Semakin tinggi dosis narkotika yang dipakai atau semakin lama ketergantungan dengan zat tersebut, maka semakin luas perubahan reseptor opioid yang akan bereaksi pada saat terjadi gejala putus zat. Oleh sebab itu, gangguaan fisik pada saat putus zat akan berpengaruh secara langsung pada berat ringannya tingkat ketagihan narkotika.
Sebenarnya ketergantungan fisik dengan narkotika merupakan suatu proses yang alami bila kita memakainya dalam dosis besar dan berjangka lama. Ini karena terjadi adaptasi dan toleransi terhadap perangsangan itu sendiri sehinga memberi konsekuensi tertentu saat tidak ada rangsangan. Umpamanya, kalau kita biasa makanan yang pedas, eh, tiba-tiba kita mengonsumsi makanan yang tidak pedas, maka makanan itu terasa hambar dan tidak enak, untuk itu kita cenderung mencari cabe atau lada.
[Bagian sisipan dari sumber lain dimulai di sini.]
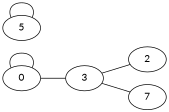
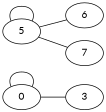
  graph {
    fontname=Lato
    rankdir=LR
    node [fontname=Lato]
    edge [fontname=Lato]
    n1 [label=0]
    3
-   2
    5
+   6
    7
    n1 -- n1
    n1 -- 3
-   3 -- 2
    5 -- 5
-   3 -- 7
+   5 -- 6
+   5 -- 7
  }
Proses ketergantungan atau ketagihan narkotika tidak terjadi sekejap namun umumnya melalui tahap-tahap setelah mencoba dan menikmatinya, yaitu pemakaian saat rekreasi atau akhir pekan dan pemakaian situasional (saat depresi atau stres). Kalau sudah dipakai tiap hari minimal selama satu bulan, berarti telah menyalahgunakan narkotika (abuser). Bila sudah menjadi kebutuhan sehari-hari, bahkan harus selalu memakainya maka individu tersebut sudah pada tingkat ketergantungan atau ketagihan.
Di samping akibat gangguan fisik, ketagihan narkotika mudah dicetuskan oleh adanya godaan atau dorongan emosi berupa keinginan atau hasrat kuat untuk selalu memakainya walaupun disadari bahaya yang dapat terjadi. Hal ini disebabkan karena narkotika bekerja pada pusat-pusat penghayatan kenikmatan di otak. Sehingga bagi yang sudah pernah menikmatinya cenderung akan mengulangi kembali, bahkan lebih sering, dalam upaya memperoleh suasana hati dan fisik yang nyaman atau euforia. Dorongan ini dikenal dengan istilah sugesti atau craving.
Bagaimana mekanisme sugesti ini? Tidak mudah menentukan penyebabnya karena banyak faktor yang terlibat pada proses sugesti antara lain individu itu sendiri, keluarga, dan lingkungan. Karena itu, ketergantungan narkotika bersifat menahun dan kompleks, sering kambuh-kambuhan walaupun ada saat mampu berhenti dalam waktu yang cukup lama.